[Records for the exercise]
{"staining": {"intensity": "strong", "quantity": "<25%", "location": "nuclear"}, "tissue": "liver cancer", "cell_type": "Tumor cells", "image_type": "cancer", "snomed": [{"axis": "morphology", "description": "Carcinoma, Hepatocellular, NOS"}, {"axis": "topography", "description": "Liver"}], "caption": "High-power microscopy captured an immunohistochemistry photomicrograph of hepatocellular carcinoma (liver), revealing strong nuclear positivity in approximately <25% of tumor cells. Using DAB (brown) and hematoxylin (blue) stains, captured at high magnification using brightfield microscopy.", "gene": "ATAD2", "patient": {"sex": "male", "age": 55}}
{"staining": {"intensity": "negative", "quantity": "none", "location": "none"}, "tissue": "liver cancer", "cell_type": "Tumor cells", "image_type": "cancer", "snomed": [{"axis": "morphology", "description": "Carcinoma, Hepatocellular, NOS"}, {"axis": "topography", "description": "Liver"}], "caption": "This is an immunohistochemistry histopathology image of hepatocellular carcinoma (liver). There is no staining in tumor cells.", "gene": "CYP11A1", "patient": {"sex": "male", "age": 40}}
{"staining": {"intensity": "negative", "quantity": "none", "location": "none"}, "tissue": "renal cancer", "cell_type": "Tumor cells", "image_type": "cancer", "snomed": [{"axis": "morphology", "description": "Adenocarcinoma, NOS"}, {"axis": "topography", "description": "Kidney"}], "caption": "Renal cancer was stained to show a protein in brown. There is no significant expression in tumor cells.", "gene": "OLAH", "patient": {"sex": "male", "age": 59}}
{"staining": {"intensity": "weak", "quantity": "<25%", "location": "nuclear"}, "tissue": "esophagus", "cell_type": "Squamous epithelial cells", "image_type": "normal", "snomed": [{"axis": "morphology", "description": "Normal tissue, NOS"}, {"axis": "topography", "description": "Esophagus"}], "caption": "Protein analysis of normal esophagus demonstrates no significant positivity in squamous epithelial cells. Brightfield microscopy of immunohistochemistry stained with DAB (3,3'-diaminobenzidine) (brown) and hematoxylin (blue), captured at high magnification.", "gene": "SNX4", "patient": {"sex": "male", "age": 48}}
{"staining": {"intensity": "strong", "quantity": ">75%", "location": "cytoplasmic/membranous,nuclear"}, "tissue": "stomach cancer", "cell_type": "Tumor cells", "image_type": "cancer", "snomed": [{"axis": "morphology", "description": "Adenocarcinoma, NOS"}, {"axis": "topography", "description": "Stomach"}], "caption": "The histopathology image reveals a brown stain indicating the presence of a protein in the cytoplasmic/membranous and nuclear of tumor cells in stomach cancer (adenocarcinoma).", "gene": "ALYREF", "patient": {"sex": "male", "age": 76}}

[What to produce]
Retype the whole of the listing. Nothing may be altered or omitted.

[Answer to this problem]
{"staining": {"intensity": "strong", "quantity": "<25%", "location": "nuclear"}, "tissue": "liver cancer", "cell_type": "Tumor cells", "image_type": "cancer", "snomed": [{"axis": "morphology", "description": "Carcinoma, Hepatocellular, NOS"}, {"axis": "topography", "description": "Liver"}], "caption": "High-power microscopy captured an immunohistochemistry photomicrograph of hepatocellular carcinoma (liver), revealing strong nuclear positivity in approximately <25% of tumor cells. Using DAB (brown) and hematoxylin (blue) stains, captured at high magnification using brightfield microscopy.", "gene": "ATAD2", "patient": {"sex": "male", "age": 55}}
{"staining": {"intensity": "negative", "quantity": "none", "location": "none"}, "tissue": "liver cancer", "cell_type": "Tumor cells", "image_type": "cancer", "snomed": [{"axis": "morphology", "description": "Carcinoma, Hepatocellular, NOS"}, {"axis": "topography", "description": "Liver"}], "caption": "This is an immunohistochemistry histopathology image of hepatocellular carcinoma (liver). There is no staining in tumor cells.", "gene": "CYP11A1", "patient": {"sex": "male", "age": 40}}
{"staining": {"intensity": "negative", "quantity": "none", "location": "none"}, "tissue": "renal cancer", "cell_type": "Tumor cells", "image_type": "cancer", "snomed": [{"axis": "morphology", "description": "Adenocarcinoma, NOS"}, {"axis": "topography", "description": "Kidney"}], "caption": "Renal cancer was stained to show a protein in brown. There is no significant expression in tumor cells.", "gene": "OLAH", "patient": {"sex": "male", "age": 59}}
{"staining": {"intensity": "weak", "quantity": "<25%", "location": "nuclear"}, "tissue": "esophagus", "cell_type": "Squamous epithelial cells", "image_type": "normal", "snomed": [{"axis": "morphology", "description": "Normal tissue, NOS"}, {"axis": "topography", "description": "Esophagus"}], "caption": "Protein analysis of normal esophagus demonstrates no significant positivity in squamous epithelial cells. Brightfield microscopy of immunohistochemistry stained with DAB (3,3'-diaminobenzidine) (brown) and hematoxylin (blue), captured at high magnification.", "gene": "SNX4", "patient": {"sex": "male", "age": 48}}
{"staining": {"intensity": "strong", "quantity": ">75%", "location": "cytoplasmic/membranous,nuclear"}, "tissue": "stomach cancer", "cell_type": "Tumor cells", "image_type": "cancer", "snomed": [{"axis": "morphology", "description": "Adenocarcinoma, NOS"}, {"axis": "topography", "description": "Stomach"}], "caption": "The histopathology image reveals a brown stain indicating the presence of a protein in the cytoplasmic/membranous and nuclear of tumor cells in stomach cancer (adenocarcinoma).", "gene": "ALYREF", "patient": {"sex": "male", "age": 76}}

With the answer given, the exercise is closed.